• [TASK]: Copy out the listing that follows, exact in every word, and skip the images.

• [INFORMATION SHOWN]:

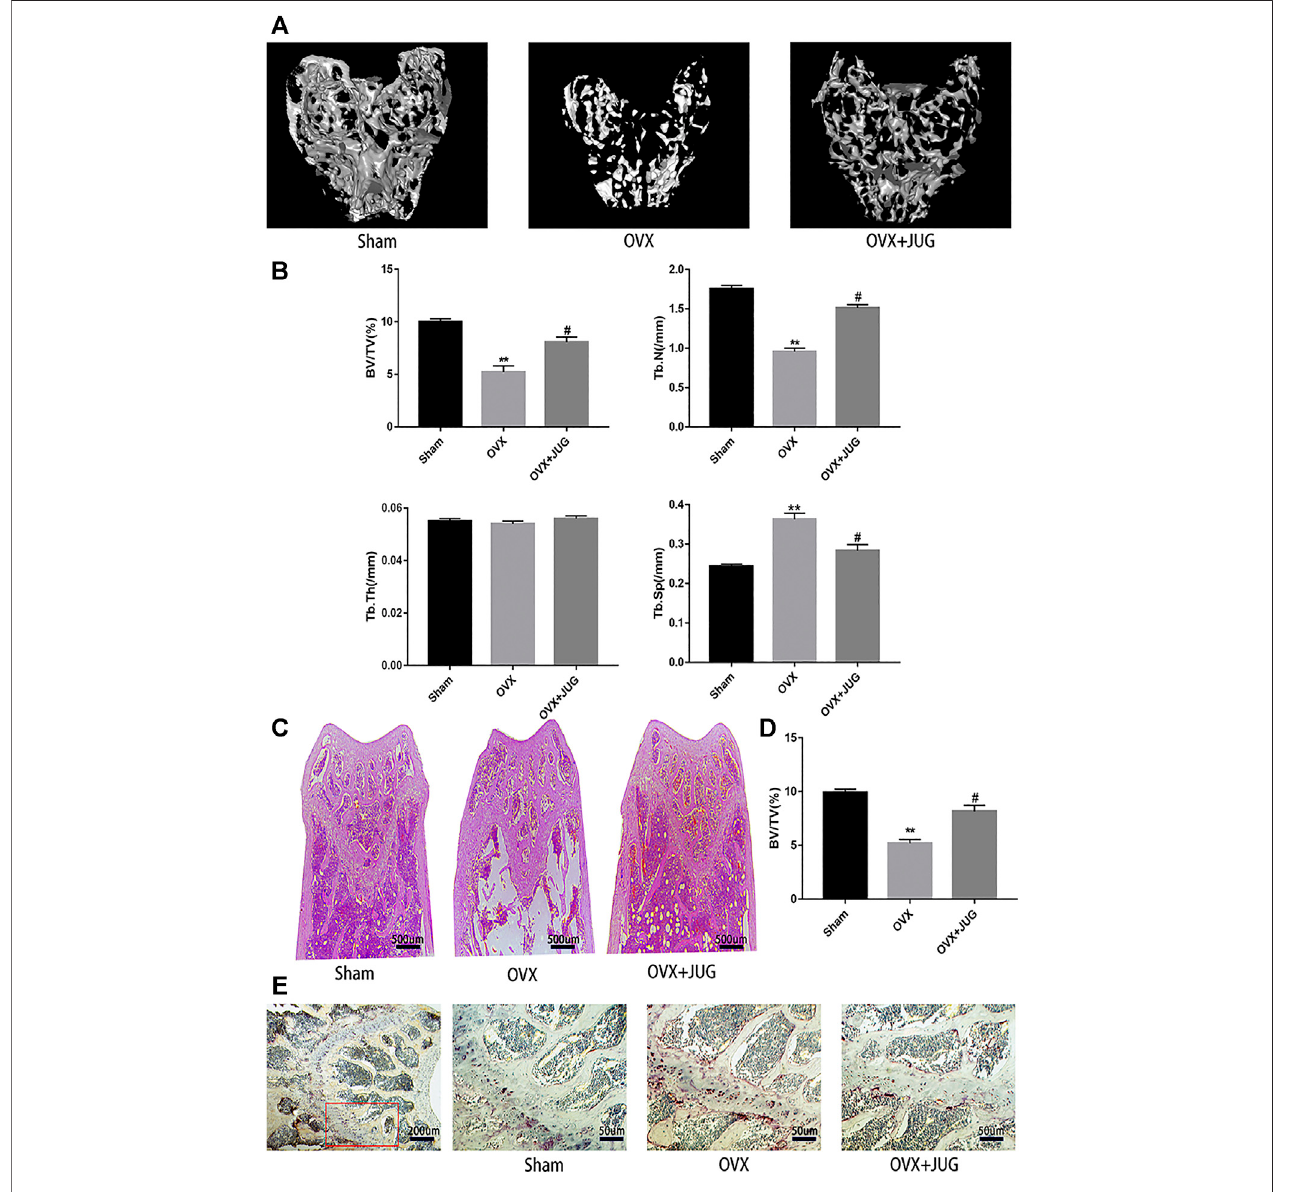
FIGURE 7 | JUG ameliorates ovariectomy-induced bone loss in vivo . (A) Micro CT analysis of the distal femur from sham, OVX, and OVX + JUG group (B) Bone volumepertissuevolume(BV/TV),trabecularnumber(Tb.N),trabecularthickness(Tb.Th)andtrabecularseparation(Tb.Sp)wereanalyzedwithmicro-CTSkyscanCTAn software. (C – D) HE staining of distal femoral and quanti fi cation of BV/TV (E) TRAP-stained histologic distal femur from sham, OVX and OVX + JUG group.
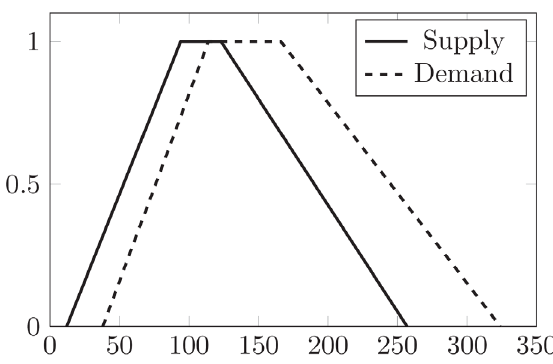
Figure 8. The relationship between supply and demand.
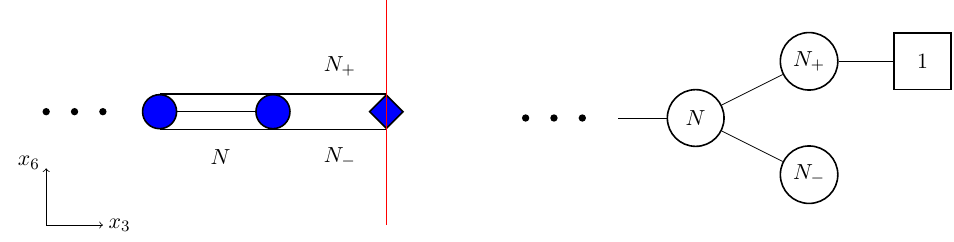
Figure 55 . Type IIB configuration for a bifurcated tail of a D -type quiver with a fractional D5-brane (denoted by a red vertical line) stuck at the orbifold fixed plane. The associated 3d quiver is shown on the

• [SOLUTION FOR THIS TASK]:
FIGURE 7 | JUG ameliorates ovariectomy-induced bone loss in vivo . (A) Micro CT analysis of the distal femur from sham, OVX, and OVX + JUG group (B) Bone volumepertissuevolume(BV/TV),trabecularnumber(Tb.N),trabecularthickness(Tb.Th)andtrabecularseparation(Tb.Sp)wereanalyzedwithmicro-CTSkyscanCTAn software. (C – D) HE staining of distal femoral and quanti fi cation of BV/TV (E) TRAP-stained histologic distal femur from sham, OVX and OVX + JUG group.
Figure 8. The relationship between supply and demand.
Figure 55 . Type IIB configuration for a bifurcated tail of a D -type quiver with a fractional D5-brane (denoted by a red vertical line) stuck at the orbifold fixed plane. The associated 3d quiver is shown on the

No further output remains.